* Extrait source:
______

Une sorcière à la cour de Philippe Madral

une sorcière à la cour
Titre : Une sorcière à la cour
Auteur : Philippe Madral
Éditeur : JC Lattès
Date de parution : 09 octobre 2019

Résumé

« Si les hommes étaient plus aimants, ces prétendues sorcières n’existeraient pas. Ces malheureuses, que leurs époux battent, parfois jusqu’à la mort, n’est-il pas juste qu’elles cherchent à s’en défendre ? C’est la condition dans laquelle notre société tient les femmes qui provoque de telles aberrations criminelles. »

1678. Tandis que Louis XIV mène grand train à Saint-Germain et Versailles, Paris est frappé par les meurtres les plus abominables et la rumeur enfle : des empoisonneuses œuvrant pour le diable auraient infesté la ville.
Lorsque le scandale gagne la cour, le roi ordonne à La Reynie, lieutenant général de police, de démanteler les officines et de punir les sorcières. À mesure qu’il enquête, ce dernier comprend que le roi est victime d’un complot. Mais surtout, il découvre que derrière ces actes diaboliques se cache une plus grande violence encore, subie par les femmes. Maintenues toute leur vie sous l’autorité d’un père, d’un frère ou d’un mari, ont-elles d’autre choix que le crime pour conquérir leur liberté ?

______

Lignes extraites d'une collection:
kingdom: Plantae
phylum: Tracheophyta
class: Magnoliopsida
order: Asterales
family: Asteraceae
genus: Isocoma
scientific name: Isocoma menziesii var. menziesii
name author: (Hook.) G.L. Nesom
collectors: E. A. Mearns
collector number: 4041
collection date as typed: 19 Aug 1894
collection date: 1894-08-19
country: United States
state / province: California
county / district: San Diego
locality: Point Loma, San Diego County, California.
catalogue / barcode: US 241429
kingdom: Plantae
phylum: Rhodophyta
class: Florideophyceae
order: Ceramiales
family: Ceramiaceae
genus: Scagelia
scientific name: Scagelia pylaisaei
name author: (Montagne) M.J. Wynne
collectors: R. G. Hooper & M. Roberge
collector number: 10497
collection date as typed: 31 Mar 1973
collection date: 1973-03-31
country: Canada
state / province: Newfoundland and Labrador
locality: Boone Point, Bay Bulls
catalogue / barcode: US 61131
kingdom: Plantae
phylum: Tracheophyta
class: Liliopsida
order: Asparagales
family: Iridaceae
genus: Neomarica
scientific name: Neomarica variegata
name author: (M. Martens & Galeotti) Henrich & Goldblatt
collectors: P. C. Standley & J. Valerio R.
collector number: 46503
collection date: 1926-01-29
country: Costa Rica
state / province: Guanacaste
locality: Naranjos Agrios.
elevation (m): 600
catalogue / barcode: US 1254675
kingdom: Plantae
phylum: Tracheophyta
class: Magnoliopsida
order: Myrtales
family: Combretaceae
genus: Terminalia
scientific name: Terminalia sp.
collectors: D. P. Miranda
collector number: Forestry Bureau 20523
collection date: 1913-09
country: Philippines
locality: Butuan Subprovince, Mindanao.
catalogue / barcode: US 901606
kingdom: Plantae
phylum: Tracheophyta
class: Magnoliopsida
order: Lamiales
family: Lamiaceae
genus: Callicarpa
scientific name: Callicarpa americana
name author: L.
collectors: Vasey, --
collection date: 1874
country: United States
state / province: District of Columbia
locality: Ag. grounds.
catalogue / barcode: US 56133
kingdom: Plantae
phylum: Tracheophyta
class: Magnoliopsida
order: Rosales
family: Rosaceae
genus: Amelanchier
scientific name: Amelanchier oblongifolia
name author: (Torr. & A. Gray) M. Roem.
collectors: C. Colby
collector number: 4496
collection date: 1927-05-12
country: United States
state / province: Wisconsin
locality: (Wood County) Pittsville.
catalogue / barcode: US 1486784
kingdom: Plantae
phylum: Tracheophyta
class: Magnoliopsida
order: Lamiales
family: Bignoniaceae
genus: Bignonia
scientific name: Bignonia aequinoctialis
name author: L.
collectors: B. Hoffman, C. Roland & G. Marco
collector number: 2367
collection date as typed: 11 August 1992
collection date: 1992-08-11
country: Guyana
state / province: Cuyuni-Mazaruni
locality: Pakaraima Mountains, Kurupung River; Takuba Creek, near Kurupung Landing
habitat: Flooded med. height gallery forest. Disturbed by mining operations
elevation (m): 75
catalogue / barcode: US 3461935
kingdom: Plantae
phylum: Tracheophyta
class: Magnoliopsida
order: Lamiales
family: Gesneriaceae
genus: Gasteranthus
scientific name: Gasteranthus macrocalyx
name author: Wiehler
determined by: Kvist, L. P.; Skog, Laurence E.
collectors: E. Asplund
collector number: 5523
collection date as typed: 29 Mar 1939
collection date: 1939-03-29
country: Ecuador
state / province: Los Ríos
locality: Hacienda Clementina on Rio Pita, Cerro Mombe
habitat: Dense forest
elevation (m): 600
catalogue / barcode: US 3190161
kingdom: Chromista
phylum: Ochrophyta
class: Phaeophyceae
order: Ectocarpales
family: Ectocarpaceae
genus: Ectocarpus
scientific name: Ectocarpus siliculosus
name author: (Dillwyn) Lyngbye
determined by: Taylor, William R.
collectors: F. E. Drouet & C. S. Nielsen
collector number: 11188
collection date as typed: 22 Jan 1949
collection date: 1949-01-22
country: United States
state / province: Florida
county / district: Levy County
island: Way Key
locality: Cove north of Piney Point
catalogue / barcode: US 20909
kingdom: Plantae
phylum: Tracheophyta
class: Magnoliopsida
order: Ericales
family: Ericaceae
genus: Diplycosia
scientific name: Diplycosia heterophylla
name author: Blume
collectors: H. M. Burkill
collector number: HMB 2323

______

* Travail à faire:
1. Recopiez la présentation du livre de « Une sorcière à la cour de » à « infesté la ville. ».
2. D'après la présentation du livre, les affirmations suivantes sont-elles exactes ? Répondez par oui ou par non et citez à chaque fois les mots décisifs du texte.
(a) Le livre est publié par JC Lattès.
(b) Le roi mène lui-même l'enquête sur les empoisonneuses.
(c) La Reynie comprend que le roi est victime d'un complot.

* Réponses attendues:
1.
Une sorcière à la cour de Philippe Madral

une sorcière à la cour
Titre : Une sorcière à la cour
Auteur : Philippe Madral
Éditeur : JC Lattès
Date de parution : 09 octobre 2019

Résumé

« Si les hommes étaient plus aimants, ces prétendues sorcières n’existeraient pas. Ces malheureuses, que leurs époux battent, parfois jusqu’à la mort, n’est-il pas juste qu’elles cherchent à s’en défendre ? C’est la condition dans laquelle notre société tient les femmes qui provoque de telles aberrations criminelles. »

1678. Tandis que Louis XIV mène grand train à Saint-Germain et Versailles, Paris est frappé par les meurtres les plus abominables et la rumeur enfle : des empoisonneuses œuvrant pour le diable auraient infesté la ville.

2.
(a) Oui : « Éditeur : JC Lattès ».
(b) Non : « le roi ordonne à La Reynie, lieutenant général de police, de démanteler les officines et de punir les sorcières ».
(c) Oui : « ce dernier comprend que le roi est victime d’un complot ».